Studium an der Uni Tübingen oder Ausbildung in der Werkstatt nebenan? Wirtschaftswissenschaften oder Journalismus? Karriere oder Familie?

Die Vielfalt auf dem heutigen Arbeitsmarkt ist für zukünftige Arbeitnehmer Segen und Fluch zugleich. Insbesondere für uns Schüler ist sind die scheinbar zahllosen Studiums- und Berufsmöglichkeiten und der fehlende Überblick oft der Grund, die Auseinandersetzung mit dem wichtigen Thema „Wie geht’s nach der Schule weiter?“ zu scheuen.

Gerade deshalb war das Interesse der Mehrheit extrem groß, als uns am Anfang des Schuljahres die Teilnahme am „BMG“-Projekt angeboten wurde. Die anfängliche Skepsis über den Kompetenztest zu Beginn wich schnell der puren Verblüffung über die Treffsicherheit der Analyse. „Irre…Das trifft genau auf mich zu!“ war einer der wahrscheinlich häufigsten Sätze in Zusammenhang mit dem KODE-Persönlichkeitsprofil, das für viele von uns äußerst aufschlussreich in Hinsicht auf die Berufswahl war: Wer kennt schließlich schon seine Stärken und Schwächen genau und kann mit Bestimmtheit sagen, in welchem Bereich seine versteckten Kompetenzen „schlummern“?

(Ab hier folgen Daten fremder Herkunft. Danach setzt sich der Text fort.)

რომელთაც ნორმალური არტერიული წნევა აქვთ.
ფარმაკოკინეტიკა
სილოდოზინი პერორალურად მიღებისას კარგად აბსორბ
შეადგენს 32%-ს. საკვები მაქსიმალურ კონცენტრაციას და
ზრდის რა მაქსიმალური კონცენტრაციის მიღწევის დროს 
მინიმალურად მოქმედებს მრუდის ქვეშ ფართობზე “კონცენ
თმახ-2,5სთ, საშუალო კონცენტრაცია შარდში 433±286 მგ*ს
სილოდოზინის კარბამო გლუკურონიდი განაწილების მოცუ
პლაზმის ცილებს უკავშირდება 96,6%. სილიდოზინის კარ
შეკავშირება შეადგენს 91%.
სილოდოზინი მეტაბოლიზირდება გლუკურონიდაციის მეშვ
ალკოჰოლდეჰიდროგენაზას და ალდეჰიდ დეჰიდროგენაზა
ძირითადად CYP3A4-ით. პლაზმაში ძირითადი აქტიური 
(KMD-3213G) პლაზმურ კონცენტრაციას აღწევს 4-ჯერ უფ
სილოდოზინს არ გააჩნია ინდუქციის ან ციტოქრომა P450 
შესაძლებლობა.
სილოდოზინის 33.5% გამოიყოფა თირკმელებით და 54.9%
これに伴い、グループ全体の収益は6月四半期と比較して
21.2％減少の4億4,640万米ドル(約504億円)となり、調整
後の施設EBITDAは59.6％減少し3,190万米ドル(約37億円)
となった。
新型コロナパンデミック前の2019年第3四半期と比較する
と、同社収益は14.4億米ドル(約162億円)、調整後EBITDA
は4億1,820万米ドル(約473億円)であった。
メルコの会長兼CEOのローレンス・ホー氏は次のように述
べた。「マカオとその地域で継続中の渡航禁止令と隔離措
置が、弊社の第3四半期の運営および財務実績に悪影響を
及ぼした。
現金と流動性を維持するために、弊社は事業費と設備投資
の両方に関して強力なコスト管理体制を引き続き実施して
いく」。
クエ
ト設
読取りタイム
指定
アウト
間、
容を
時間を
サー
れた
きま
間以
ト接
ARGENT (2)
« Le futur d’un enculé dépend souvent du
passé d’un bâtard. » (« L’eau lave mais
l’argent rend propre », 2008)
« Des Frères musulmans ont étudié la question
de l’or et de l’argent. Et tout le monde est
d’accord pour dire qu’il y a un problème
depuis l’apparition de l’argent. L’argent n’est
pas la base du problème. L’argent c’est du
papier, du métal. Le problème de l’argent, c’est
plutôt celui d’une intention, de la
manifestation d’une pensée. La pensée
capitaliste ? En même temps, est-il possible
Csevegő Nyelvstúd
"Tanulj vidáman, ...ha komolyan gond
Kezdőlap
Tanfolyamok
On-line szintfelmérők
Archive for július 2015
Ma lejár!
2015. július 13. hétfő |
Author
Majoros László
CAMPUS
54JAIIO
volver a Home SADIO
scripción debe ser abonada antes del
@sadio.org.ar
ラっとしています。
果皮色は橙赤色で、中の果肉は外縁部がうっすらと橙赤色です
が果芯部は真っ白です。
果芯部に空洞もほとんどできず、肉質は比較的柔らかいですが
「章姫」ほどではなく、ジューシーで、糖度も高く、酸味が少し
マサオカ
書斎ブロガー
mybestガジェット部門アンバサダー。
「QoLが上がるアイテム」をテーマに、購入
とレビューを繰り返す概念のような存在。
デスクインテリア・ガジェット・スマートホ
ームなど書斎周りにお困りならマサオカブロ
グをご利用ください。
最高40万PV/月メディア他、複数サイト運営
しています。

Doch diese Analyse war nur der Startschuss beziehungsweise Ausgangspunkt für eine Reihe von Einzelgesprächen, in denen man sich dem Berufsziel Schritt für Schritt nähern sollte. Wo liegen die persönlichen Interessen? Kommt ein Studium im Ausland oder in einer Großstadt infrage? In welche Richtung soll es nach der Ausbildung gehen? waren hierbei Fragen, die es zu klären galt. Ich persönlich habe es als äußerst angenehm empfunden, dabei professionelle Beratung genießen zu können.